Moreover, while some yards may have achieved what appears to be a surface compliance with safety and environmental requirements – such as cementing the dry beach area where secondary cutting is conducted, installing drainage systems, and improving their hazardous waste storage procedures – little has been done to address concerns about the primary cutting on tidal mudflats. Two yards in India, which applied to be included on the European list of approved ship recycling facilities, have been found not to comply with the EU SRR requirements. This suggests it is upholding more stringent standards than the HKC.

EU-listed ship recycling facilities are subject to a higher level of scrutiny: it requires independent third-party certification and auditing, and NGOs are allowed to submit complaints should they have concerns that a listed facility is not operating in line with the EU SRR.

However, a major shortcoming of the EU SRR is that shipowners can circumvent the law by simply swapping their EU flag to a non-EU flag. Major European shipowner Maersk has already threatened to flag-out from the Danish ship registry to allow the use of non-EU approved shipbreaking facilities on the beach in India.

EU shipowners account today for about one-third of the end-of-life tonnage beached in substandard yards in Bangladesh, India, and Pakistan. Mulinaris argues that as the single largest market “selling end-of-life ships for dirty and dangerous shipbreaking”, the European Union must acknowledge its responsibility in a need to regulate ship recycling.

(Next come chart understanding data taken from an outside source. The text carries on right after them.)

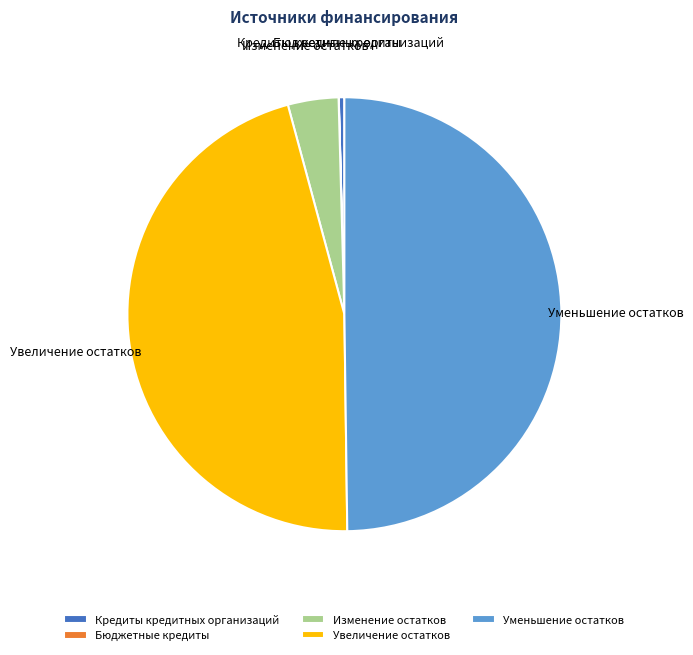

Which category has the biggest portion of the pie?

Уменьшение остатков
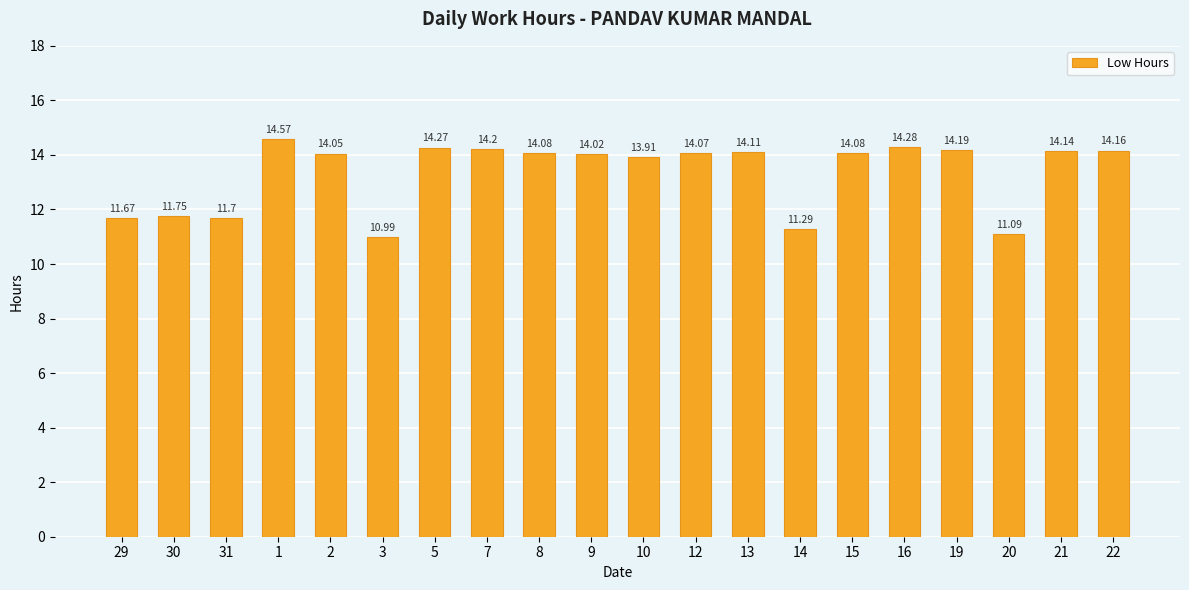

Reading left to right, list all the values displayed in this chart.

11.7	11.8	11.7	14.6	14.1	11.0	14.3	14.2	14.1	14.0	13.9	14.1	14.1	11.3	14.1	14.3	14.2	11.1	14.1	14.2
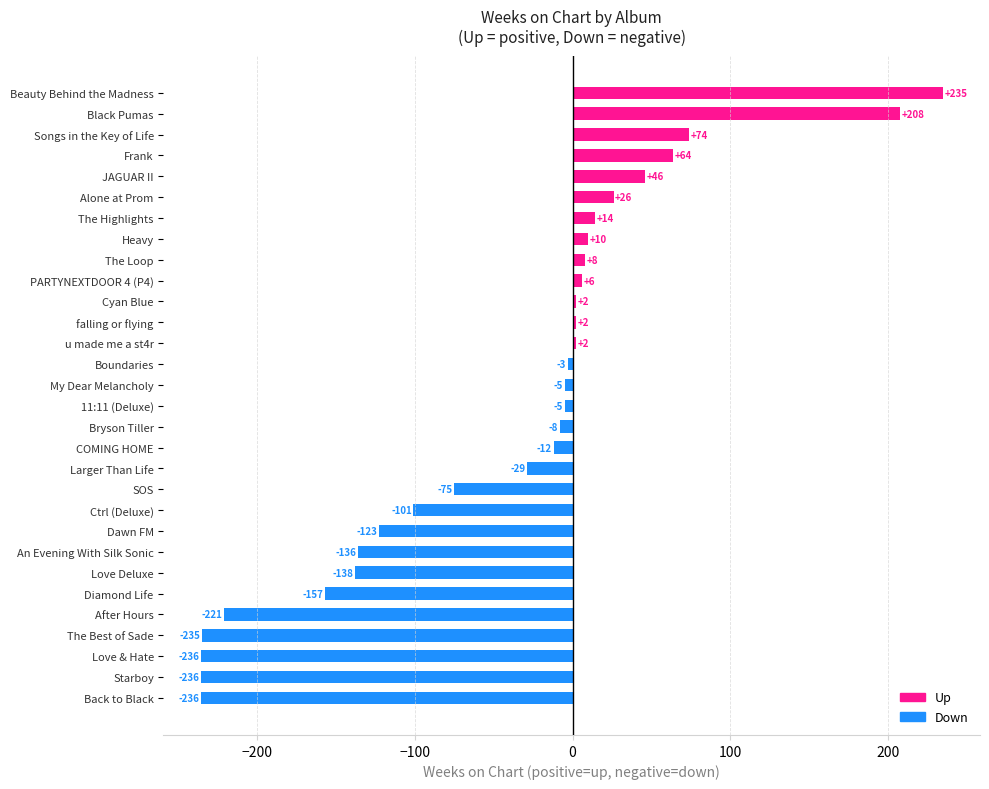

Count the number of categories in the chart.

30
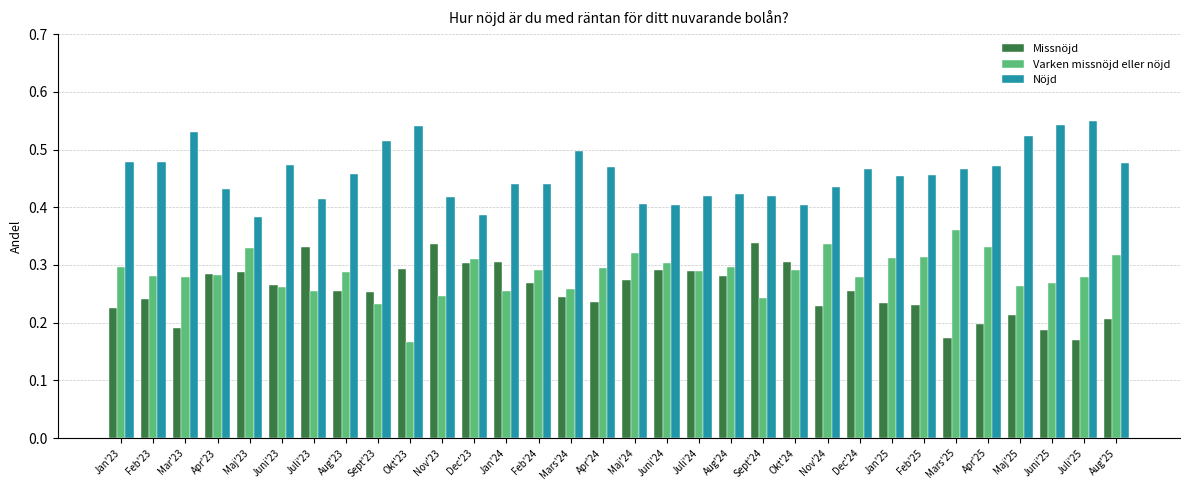

Which series has the largest total across all categories?

Nöjd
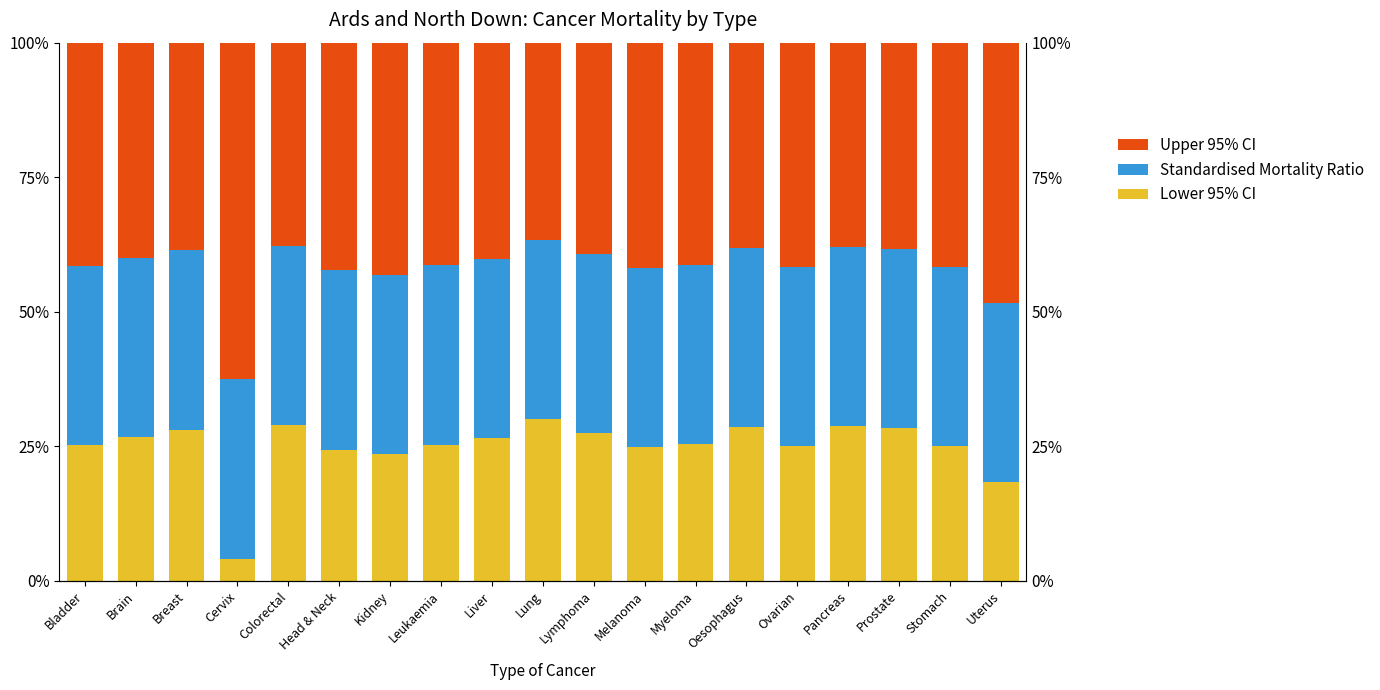

How many bars are there in total?

57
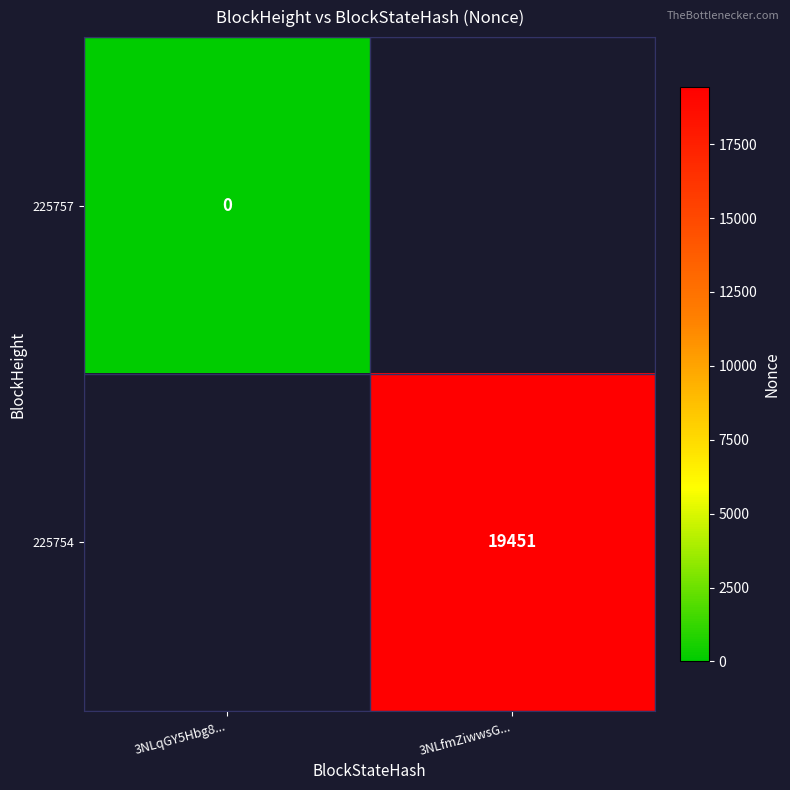

True or false: 225754 has a value of 9260 at 3NLfmZiwwsG....

False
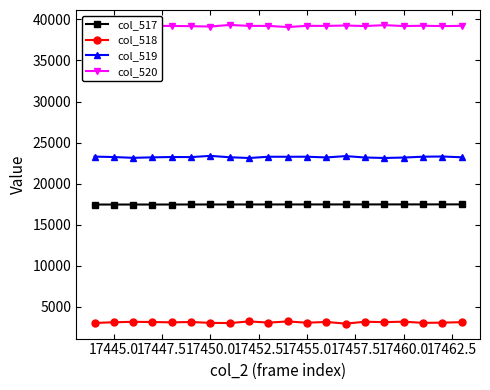

Which series has the largest total across all categories?

col_520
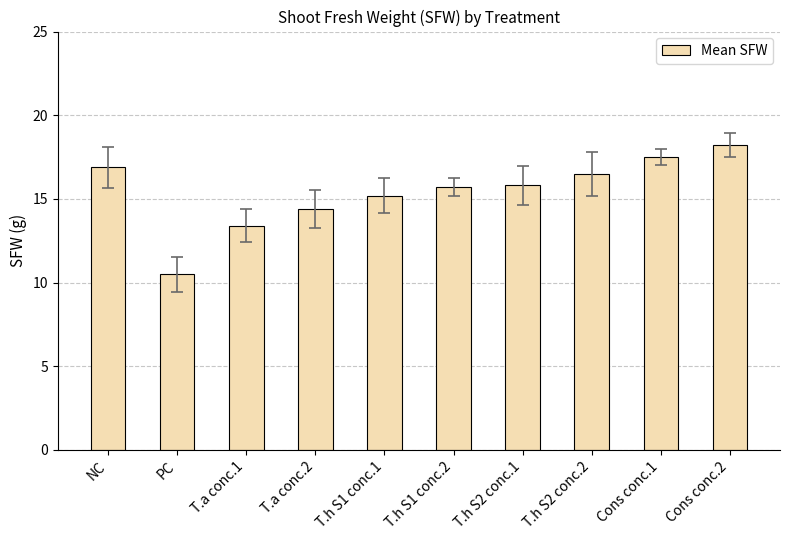

The value at T.h S1 conc.1 is 15.2. True or false?

True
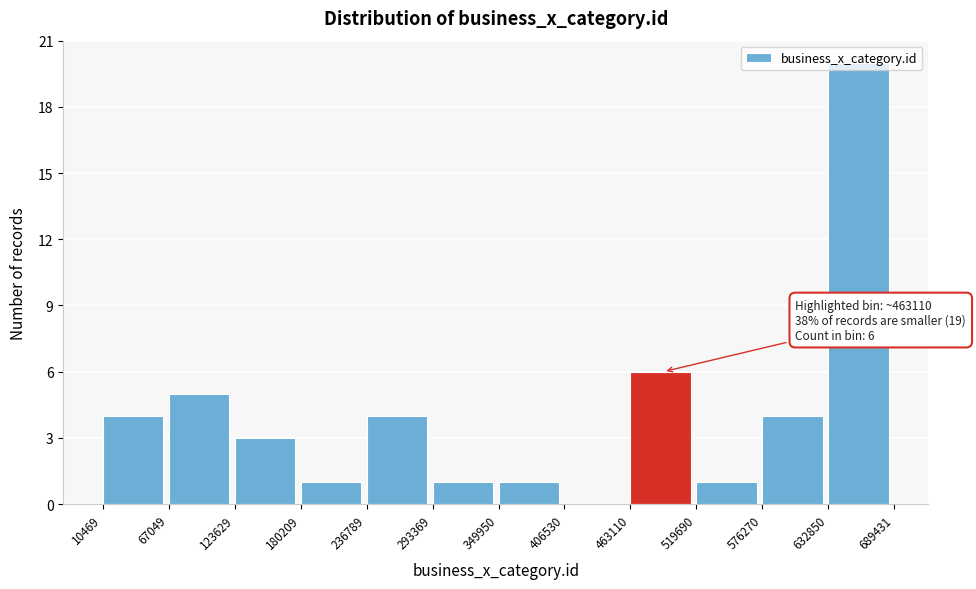

Over which range of the x-axis is the bar tallest?

632850 to 689431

As such, proper implementation of the EU SRR entails making sure that shipowners are directed towards the use of EU-approved recycling facilities and do not simply flag-out to circumvent the law.

A solution could lie in a report written jointly by Ecorys, class society DNV GL, and Erasmus University School of Law. The report, published by the EC in July 2016, suggests introducing a financial incentive to enhance safe and environmentally sound ship recycling, wherein contributions for a ship recycling license are collected from all ships visiting EU ports, regardless of their flag. Such incentives offer a compelling way forward. With no sign of the HKC receiving the support it needs from China, Bangladesh, or Pakistan to ensure its entry into force, the way forward is unclear.

EU-led regulation may raise the bar for safer and more environmentally sound ship recycling, but as long as shipowners are not held accountable for the yards they send their ships to, workers and the environment will continue to pay the price.